Case Presentation: An 80-year-old male with past medical history of angiosarcoma of the scalp status-post resection, presented for a right lung biopsy for an incidental pulmonary nodule. However, a CT chest performed prior to the procedure revealed a new hydropneumothorax. The patient reported symptoms of a productive cough with intermittent hemoptysis, along with an unintentional 30-pound weight loss over three years. He denied fever, chills, or night sweats. Laboratory evaluation revealed a hemoglobin of 9.7 g/dL, normal white cell count, eosinophilia of 11.4%, erythrocyte sedimentation rate (ESR) of 48 mm/hr, C-reactive protein (CRP) of 6 mg/L, and negative procalcitonin. A chest tube was placed, and a lung biopsy was performed. Pleural fluid analysis revealed an exudative effusion with 85% eosinophils. Cytology and gram stain were negative. The patient underwent a robotic-assisted diagnostic wedge resection with lysis of adhesions. Pathology demonstrated diffuse interstitial chronic inflammation with eosinophilic infiltration. Stains for mycobacteria and fungi were negative. Serum IgE was elevated at 1100 IU/mL, while parasitic serologies, ANA, and ANCA were negative. Final histopathology revealed intra-alveolar hemorrhage, non-caseating granulomas, and a prominent eosinophilic infiltrate raising high suspicion for EGPA. Given peripheral eosinophilia and extravascular eosinophil-predominant inflammation, the patient met the 2022 ACR/EULAR classification criteria for EGPA.
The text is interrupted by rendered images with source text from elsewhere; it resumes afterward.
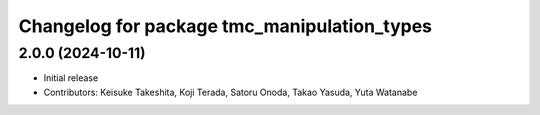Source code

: ^^^^^^^^^^^^^^^^^^^^^^^^^^^^^^^^^^^^^^^^^^^^
Changelog for package tmc_manipulation_types
^^^^^^^^^^^^^^^^^^^^^^^^^^^^^^^^^^^^^^^^^^^^

2.0.0 (2024-10-11)
-------------------
* Initial release
* Contributors: Keisuke Takeshita, Koji Terada, Satoru Onoda, Takao Yasuda, Yuta Watanabe


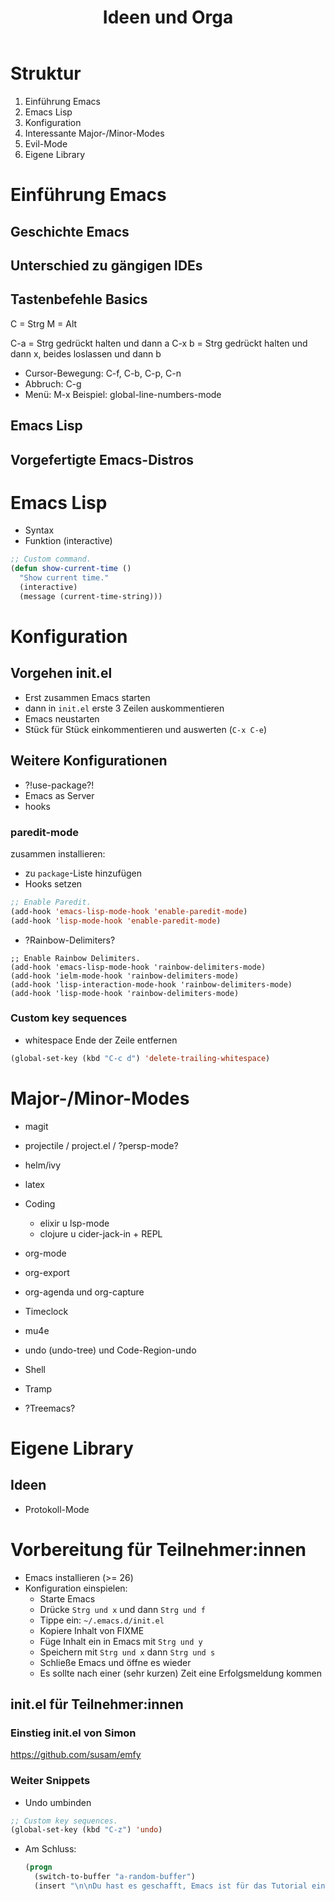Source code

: #+title: Ideen und Orga

* Struktur

1. Einführung Emacs
2. Emacs Lisp
3. Konfiguration
4. Interessante Major-/Minor-Modes
5. Evil-Mode
6. Eigene Library

* Einführung Emacs

** Geschichte Emacs
** Unterschied zu gängigen IDEs

** Tastenbefehle Basics

C = Strg
M = Alt

C-a   = Strg gedrückt halten und dann a
C-x b = Strg gedrückt halten und dann x,
        beides loslassen und dann b

- Cursor-Bewegung: C-f, C-b, C-p, C-n
- Abbruch: C-g
- Menü: M-x
  Beispiel: global-line-numbers-mode

** Emacs Lisp
** Vorgefertigte Emacs-Distros

* Emacs Lisp

- Syntax
- Funktion (interactive)

#+begin_src lisp
;; Custom command.
(defun show-current-time ()
  "Show current time."
  (interactive)
  (message (current-time-string)))
#+end_src


* Konfiguration
** Vorgehen init.el

- Erst zusammen Emacs starten
- dann in =init.el= erste 3 Zeilen auskommentieren
- Emacs neustarten
- Stück für Stück einkommentieren und auswerten (=C-x C-e=)

** Weitere Konfigurationen

- ?!use-package?!
- Emacs as Server
- hooks

*** paredit-mode

zusammen installieren:

- zu =package=-Liste hinzufügen
- Hooks setzen

#+begin_src lisp
;; Enable Paredit.
(add-hook 'emacs-lisp-mode-hook 'enable-paredit-mode)
(add-hook 'lisp-mode-hook 'enable-paredit-mode)
#+end_src

- ?Rainbow-Delimiters?

#+begin_src elisp
;; Enable Rainbow Delimiters.
(add-hook 'emacs-lisp-mode-hook 'rainbow-delimiters-mode)
(add-hook 'ielm-mode-hook 'rainbow-delimiters-mode)
(add-hook 'lisp-interaction-mode-hook 'rainbow-delimiters-mode)
(add-hook 'lisp-mode-hook 'rainbow-delimiters-mode)
#+end_src

*** Custom key sequences

- whitespace Ende der Zeile entfernen

#+begin_src lisp
(global-set-key (kbd "C-c d") 'delete-trailing-whitespace)
#+end_src

* Major-/Minor-Modes

- magit
- projectile / project.el / ?persp-mode?
- helm/ivy
- latex
- Coding
  - elixir u lsp-mode
  - clojure u cider-jack-in + REPL
- org-mode
- org-export
- org-agenda und org-capture
- Timeclock
- mu4e
- undo (undo-tree) und Code-Region-undo
- Shell
- Tramp

- ?Treemacs?

* Eigene Library

** Ideen

- Protokoll-Mode

* Vorbereitung für Teilnehmer:innen

- Emacs installieren (>= 26)
- Konfiguration einspielen:
  - Starte Emacs
  - Drücke =Strg und x= und dann =Strg und f=
  - Tippe ein: =~/.emacs.d/init.el=
  - Kopiere Inhalt von FIXME
  - Füge Inhalt ein in Emacs mit =Strg und y=
  - Speichern mit =Strg und x= dann =Strg und s=
  - Schließe Emacs und öffne es wieder
  - Es sollte nach einer (sehr kurzen) Zeit eine Erfolgsmeldung kommen

** init.el für Teilnehmer:innen

*** Einstieg init.el von Simon

 https://github.com/susam/emfy

*** Weiter Snippets

- Undo umbinden

#+begin_src lisp
;; Custom key sequences.
(global-set-key (kbd "C-z") 'undo)
#+end_src

- Am Schluss:
  #+begin_src lisp
  (progn
    (switch-to-buffer "a-random-buffer")
    (insert "\n\nDu hast es geschafft, Emacs ist für das Tutorial eingerichtet!"))
  #+end_src




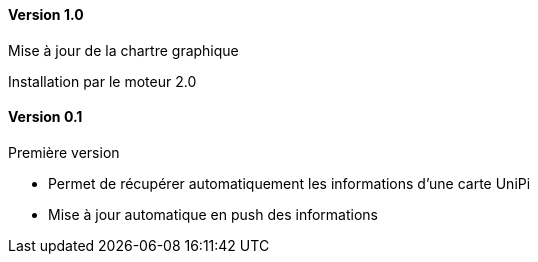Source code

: ==== Version 1.0

Mise à jour de la chartre graphique

Installation par le moteur 2.0

==== Version 0.1

Première version

 - Permet de récupérer automatiquement les informations d'une carte UniPi
 - Mise à jour automatique en push des informations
Discussion: EGPA is a multisystem disease with varying severity. It differs from GPA in that it is characterized by eosinophilia along with the characteristic necrotizing granulomatous inflammation seen in GPA [3]. Although pathogenesis of EGPA is not fully understood, it involves eosinophilic-mediated and ANCA-mediated processes with significant roles for both innate and adaptive immunity [4]. It typically presents in three phases: 1) Allergic rhinitis/adult-onset asthma. 2) Peripheral eosinophilia. 3) Vasculitis with organ damage [5]. However, it can present atypically as well. While ANCA-positive EGPA presents with renal involvement, ANCA-negative EGPA usually presents with cardiac and pulmonary infiltration. Clinically, 30% to 50% of patients with EGPA are ANCA positive, with MPO-ANCA accounting for 70% of the cases [6]. Based on EULAR, clinical criteria include obstructive airway disease (+3), nasal polyps (+3), mononeuritis multiplex (+1). Laboratory and biopsy criteria include blood eosinophil count >1 x10^9/liter (+5), extravascular eosinophilic-predominant inflammation on biopsy (+2), positive c-ANCA or anti-PR3 antibody (-3), and hematuria (-1). A score of greater than 6 is diagnostic of EGPA [7]. Our patient had a score of at least 7 based on blood eosinophilic count and lung biopsy findings of eosinophilic-predominant inflammation, thus confirming the diagnosis of EGPA. The patient would have benefited from high-dose steroids given his latest pathology report showed that he was in vasculitic stage. However, before the diagnosis was confirmed, the patient’s condition acutely deteriorated with him requiring intubation and the family chose to go for comfort measures.

Conclusions: This case underscores the diagnostic challenges of EGPA, a rare and often elusive condition that can lead to life-threatening complications if not promptly identified. Thus, a greater clinical awareness among hospitalists for vasculitides is crucial to achieving earlier diagnosis and better outcomes.